What would be even better is if this live system map is hyperlinked to the static source files, so I can click on an object and jump to the source class definition, for instance.
I really appreciate repositories with clear instructions for how to build as well as perspective on the key run time decisions and complications so that I can troubleshoot effectively.
That's it! A big reason for this is minimizing dependencies. Every library a tool needs, every compiler that it requires a specific version of, is a place where somebody will trip up and have a bad experience.
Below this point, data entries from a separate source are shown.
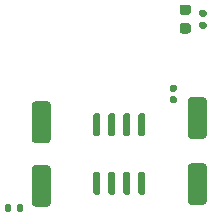
<source format=gbr>
%TF.GenerationSoftware,KiCad,Pcbnew,(5.1.10-1-10_14)*%
%TF.CreationDate,2021-09-09T23:45:50-04:00*%
%TF.ProjectId,breadboard-clock,62726561-6462-46f6-9172-642d636c6f63,rev?*%
%TF.SameCoordinates,Original*%
%TF.FileFunction,Paste,Top*%
%TF.FilePolarity,Positive*%
%FSLAX46Y46*%
G04 Gerber Fmt 4.6, Leading zero omitted, Abs format (unit mm)*
G04 Created by KiCad (PCBNEW (5.1.10-1-10_14)) date 2021-09-09 23:45:50*
%MOMM*%
%LPD*%
G01*
G04 APERTURE LIST*
G04 APERTURE END LIST*
%TO.C,U1*%
G36*
G01*
X209065000Y-86638000D02*
X208765000Y-86638000D01*
G75*
G02*
X208615000Y-86488000I0J150000D01*
G01*
X208615000Y-84838000D01*
G75*
G02*
X208765000Y-84688000I150000J0D01*
G01*
X209065000Y-84688000D01*
G75*
G02*
X209215000Y-84838000I0J-150000D01*
G01*
X209215000Y-86488000D01*
G75*
G02*
X209065000Y-86638000I-150000J0D01*
G01*
G37*
G36*
G01*
X210335000Y-86638000D02*
X210035000Y-86638000D01*
G75*
G02*
X209885000Y-86488000I0J150000D01*
G01*
X209885000Y-84838000D01*
G75*
G02*
X210035000Y-84688000I150000J0D01*
G01*
X210335000Y-84688000D01*
G75*
G02*
X210485000Y-84838000I0J-150000D01*
G01*
X210485000Y-86488000D01*
G75*
G02*
X210335000Y-86638000I-150000J0D01*
G01*
G37*
G36*
G01*
X211605000Y-86638000D02*
X211305000Y-86638000D01*
G75*
G02*
X211155000Y-86488000I0J150000D01*
G01*
X211155000Y-84838000D01*
G75*
G02*
X211305000Y-84688000I150000J0D01*
G01*
X211605000Y-84688000D01*
G75*
G02*
X211755000Y-84838000I0J-150000D01*
G01*
X211755000Y-86488000D01*
G75*
G02*
X211605000Y-86638000I-150000J0D01*
G01*
G37*
G36*
G01*
X212875000Y-86638000D02*
X212575000Y-86638000D01*
G75*
G02*
X212425000Y-86488000I0J150000D01*
G01*
X212425000Y-84838000D01*
G75*
G02*
X212575000Y-84688000I150000J0D01*
G01*
X212875000Y-84688000D01*
G75*
G02*
X213025000Y-84838000I0J-150000D01*
G01*
X213025000Y-86488000D01*
G75*
G02*
X212875000Y-86638000I-150000J0D01*
G01*
G37*
G36*
G01*
X212875000Y-91588000D02*
X212575000Y-91588000D01*
G75*
G02*
X212425000Y-91438000I0J150000D01*
G01*
X212425000Y-89788000D01*
G75*
G02*
X212575000Y-89638000I150000J0D01*
G01*
X212875000Y-89638000D01*
G75*
G02*
X213025000Y-89788000I0J-150000D01*
G01*
X213025000Y-91438000D01*
G75*
G02*
X212875000Y-91588000I-150000J0D01*
G01*
G37*
G36*
G01*
X211605000Y-91588000D02*
X211305000Y-91588000D01*
G75*
G02*
X211155000Y-91438000I0J150000D01*
G01*
X211155000Y-89788000D01*
G75*
G02*
X211305000Y-89638000I150000J0D01*
G01*
X211605000Y-89638000D01*
G75*
G02*
X211755000Y-89788000I0J-150000D01*
G01*
X211755000Y-91438000D01*
G75*
G02*
X211605000Y-91588000I-150000J0D01*
G01*
G37*
G36*
G01*
X210335000Y-91588000D02*
X210035000Y-91588000D01*
G75*
G02*
X209885000Y-91438000I0J150000D01*
G01*
X209885000Y-89788000D01*
G75*
G02*
X210035000Y-89638000I150000J0D01*
G01*
X210335000Y-89638000D01*
G75*
G02*
X210485000Y-89788000I0J-150000D01*
G01*
X210485000Y-91438000D01*
G75*
G02*
X210335000Y-91588000I-150000J0D01*
G01*
G37*
G36*
G01*
X209065000Y-91588000D02*
X208765000Y-91588000D01*
G75*
G02*
X208615000Y-91438000I0J150000D01*
G01*
X208615000Y-89788000D01*
G75*
G02*
X208765000Y-89638000I150000J0D01*
G01*
X209065000Y-89638000D01*
G75*
G02*
X209215000Y-89788000I0J-150000D01*
G01*
X209215000Y-91438000D01*
G75*
G02*
X209065000Y-91588000I-150000J0D01*
G01*
G37*
%TD*%
%TO.C,R12*%
G36*
G01*
X217715000Y-76980000D02*
X218085000Y-76980000D01*
G75*
G02*
X218220000Y-77115000I0J-135000D01*
G01*
X218220000Y-77385000D01*
G75*
G02*
X218085000Y-77520000I-135000J0D01*
G01*
X217715000Y-77520000D01*
G75*
G02*
X217580000Y-77385000I0J135000D01*
G01*
X217580000Y-77115000D01*
G75*
G02*
X217715000Y-76980000I135000J0D01*
G01*
G37*
G36*
G01*
X217715000Y-75960000D02*
X218085000Y-75960000D01*
G75*
G02*
X218220000Y-76095000I0J-135000D01*
G01*
X218220000Y-76365000D01*
G75*
G02*
X218085000Y-76500000I-135000J0D01*
G01*
X217715000Y-76500000D01*
G75*
G02*
X217580000Y-76365000I0J135000D01*
G01*
X217580000Y-76095000D01*
G75*
G02*
X217715000Y-75960000I135000J0D01*
G01*
G37*
%TD*%
%TO.C,R1*%
G36*
G01*
X202170000Y-92895000D02*
X202170000Y-92525000D01*
G75*
G02*
X202305000Y-92390000I135000J0D01*
G01*
X202575000Y-92390000D01*
G75*
G02*
X202710000Y-92525000I0J-135000D01*
G01*
X202710000Y-92895000D01*
G75*
G02*
X202575000Y-93030000I-135000J0D01*
G01*
X202305000Y-93030000D01*
G75*
G02*
X202170000Y-92895000I0J135000D01*
G01*
G37*
G36*
G01*
X201150000Y-92895000D02*
X201150000Y-92525000D01*
G75*
G02*
X201285000Y-92390000I135000J0D01*
G01*
X201555000Y-92390000D01*
G75*
G02*
X201690000Y-92525000I0J-135000D01*
G01*
X201690000Y-92895000D01*
G75*
G02*
X201555000Y-93030000I-135000J0D01*
G01*
X201285000Y-93030000D01*
G75*
G02*
X201150000Y-92895000I0J135000D01*
G01*
G37*
%TD*%
%TO.C,D12*%
G36*
G01*
X216151750Y-77058000D02*
X216664250Y-77058000D01*
G75*
G02*
X216883000Y-77276750I0J-218750D01*
G01*
X216883000Y-77714250D01*
G75*
G02*
X216664250Y-77933000I-218750J0D01*
G01*
X216151750Y-77933000D01*
G75*
G02*
X215933000Y-77714250I0J218750D01*
G01*
X215933000Y-77276750D01*
G75*
G02*
X216151750Y-77058000I218750J0D01*
G01*
G37*
G36*
G01*
X216151750Y-75483000D02*
X216664250Y-75483000D01*
G75*
G02*
X216883000Y-75701750I0J-218750D01*
G01*
X216883000Y-76139250D01*
G75*
G02*
X216664250Y-76358000I-218750J0D01*
G01*
X216151750Y-76358000D01*
G75*
G02*
X215933000Y-76139250I0J218750D01*
G01*
X215933000Y-75701750D01*
G75*
G02*
X216151750Y-75483000I218750J0D01*
G01*
G37*
%TD*%
%TO.C,C5*%
G36*
G01*
X203666000Y-89088000D02*
X204766000Y-89088000D01*
G75*
G02*
X205016000Y-89338000I0J-250000D01*
G01*
X205016000Y-92338000D01*
G75*
G02*
X204766000Y-92588000I-250000J0D01*
G01*
X203666000Y-92588000D01*
G75*
G02*
X203416000Y-92338000I0J250000D01*
G01*
X203416000Y-89338000D01*
G75*
G02*
X203666000Y-89088000I250000J0D01*
G01*
G37*
G36*
G01*
X203666000Y-83688000D02*
X204766000Y-83688000D01*
G75*
G02*
X205016000Y-83938000I0J-250000D01*
G01*
X205016000Y-86938000D01*
G75*
G02*
X204766000Y-87188000I-250000J0D01*
G01*
X203666000Y-87188000D01*
G75*
G02*
X203416000Y-86938000I0J250000D01*
G01*
X203416000Y-83938000D01*
G75*
G02*
X203666000Y-83688000I250000J0D01*
G01*
G37*
%TD*%
%TO.C,C2*%
G36*
G01*
X217974000Y-86834000D02*
X216874000Y-86834000D01*
G75*
G02*
X216624000Y-86584000I0J250000D01*
G01*
X216624000Y-83584000D01*
G75*
G02*
X216874000Y-83334000I250000J0D01*
G01*
X217974000Y-83334000D01*
G75*
G02*
X218224000Y-83584000I0J-250000D01*
G01*
X218224000Y-86584000D01*
G75*
G02*
X217974000Y-86834000I-250000J0D01*
G01*
G37*
G36*
G01*
X217974000Y-92434000D02*
X216874000Y-92434000D01*
G75*
G02*
X216624000Y-92184000I0J250000D01*
G01*
X216624000Y-89184000D01*
G75*
G02*
X216874000Y-88934000I250000J0D01*
G01*
X217974000Y-88934000D01*
G75*
G02*
X218224000Y-89184000I0J-250000D01*
G01*
X218224000Y-92184000D01*
G75*
G02*
X217974000Y-92434000I-250000J0D01*
G01*
G37*
%TD*%
%TO.C,C1*%
G36*
G01*
X215562000Y-82858000D02*
X215222000Y-82858000D01*
G75*
G02*
X215082000Y-82718000I0J140000D01*
G01*
X215082000Y-82438000D01*
G75*
G02*
X215222000Y-82298000I140000J0D01*
G01*
X215562000Y-82298000D01*
G75*
G02*
X215702000Y-82438000I0J-140000D01*
G01*
X215702000Y-82718000D01*
G75*
G02*
X215562000Y-82858000I-140000J0D01*
G01*
G37*
G36*
G01*
X215562000Y-83818000D02*
X215222000Y-83818000D01*
G75*
G02*
X215082000Y-83678000I0J140000D01*
G01*
X215082000Y-83398000D01*
G75*
G02*
X215222000Y-83258000I140000J0D01*
G01*
X215562000Y-83258000D01*
G75*
G02*
X215702000Y-83398000I0J-140000D01*
G01*
X215702000Y-83678000D01*
G75*
G02*
X215562000Y-83818000I-140000J0D01*
G01*
G37*
%TD*%
M02*

</source>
That said, I believe that the resistance to code-reading as a common method is derived from an unwillingness to look things up. Too many times we read code without actually knowing whats happening behind the words and symbols - and this, I feel, is where the "Great IDE Debate" comes into play. You can read all you like - but if you can't build it, or can't get hints or even executables from the environment you're using to do the reading, then that is definitely a hindrance. But yet, IDE's like to hide a lot of details about whats really happening under the hood, and so having a comprehension of the build process is also key. Code-reading is not enough: Code-building is also significant.
So a big part of developing code-reading skills is in refining a) ones ability to use the IDE as a tool to navigate and build, and b) not depending too much on skill-a), also.